### Task requirements
Can you rewrite the data below with each "white backdrop" changed to "plain backdrop", keeping everything else the same and leaving out the pictures?

Dataset records

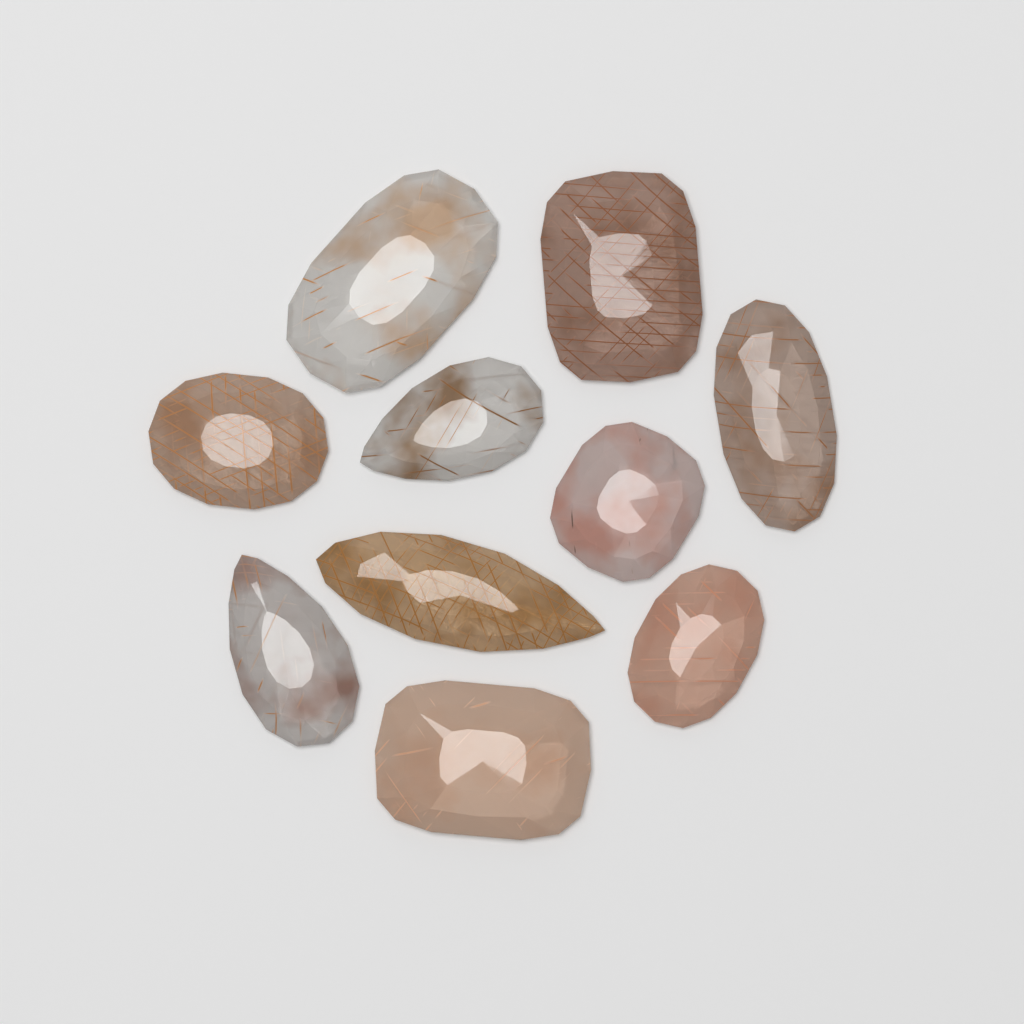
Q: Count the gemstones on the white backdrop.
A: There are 10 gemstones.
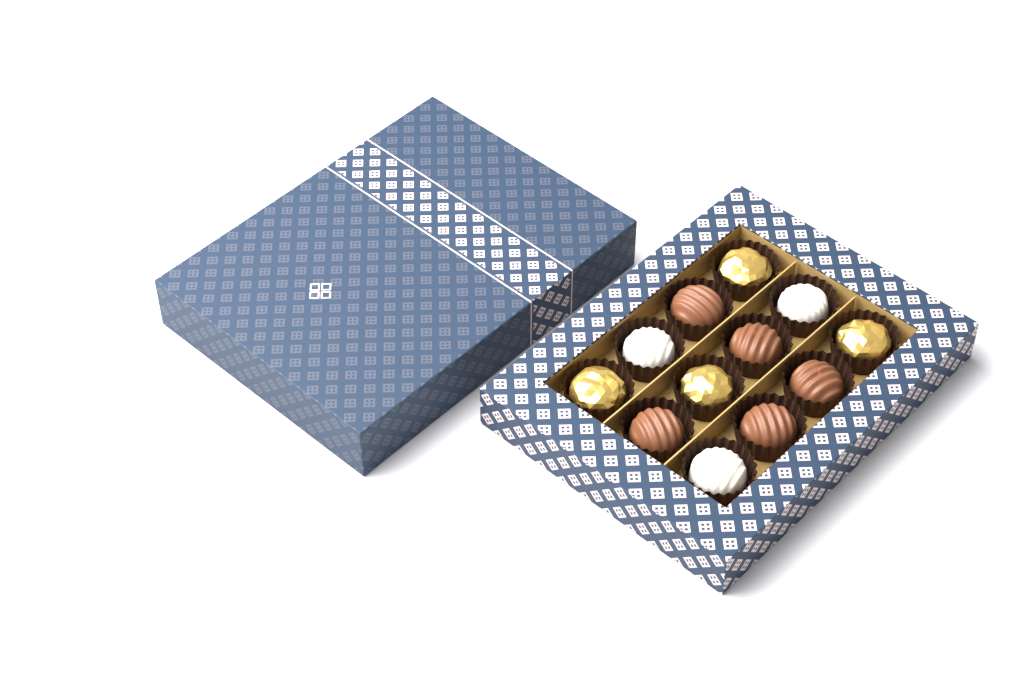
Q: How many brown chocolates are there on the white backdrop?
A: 5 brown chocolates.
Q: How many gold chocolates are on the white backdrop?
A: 4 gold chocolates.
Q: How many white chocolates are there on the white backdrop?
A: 3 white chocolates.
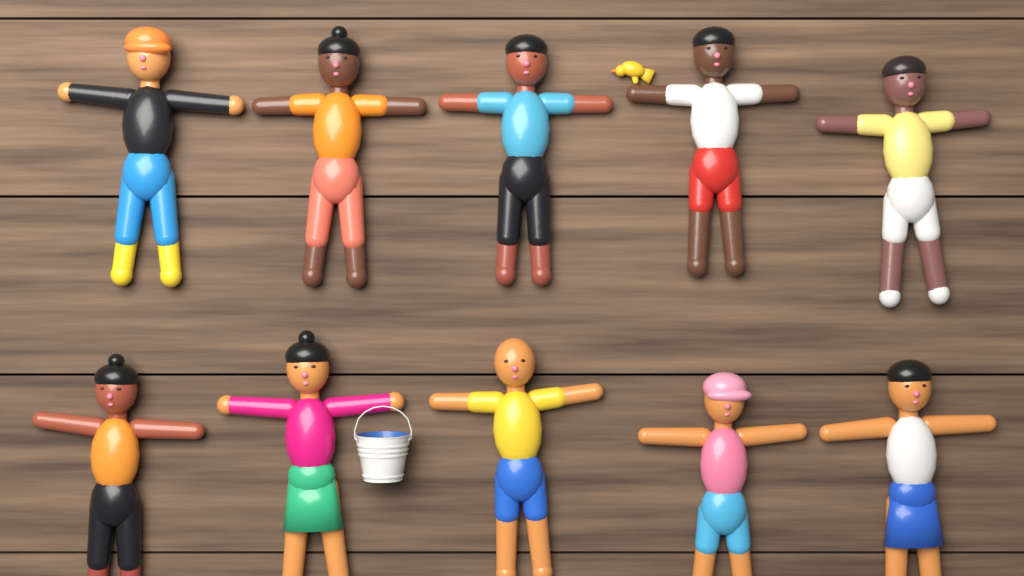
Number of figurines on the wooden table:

### Solution to this exercise
Q: Count the gemstones on the plain backdrop.
A: There are 10 gemstones.
Q: How many brown chocolates are there on the plain backdrop?
A: 5 brown chocolates.
Q: How many gold chocolates are on the plain backdrop?
A: 4 gold chocolates.
Q: How many white chocolates are there on the plain backdrop?
A: 3 white chocolates.
Number of figurines on the wooden table:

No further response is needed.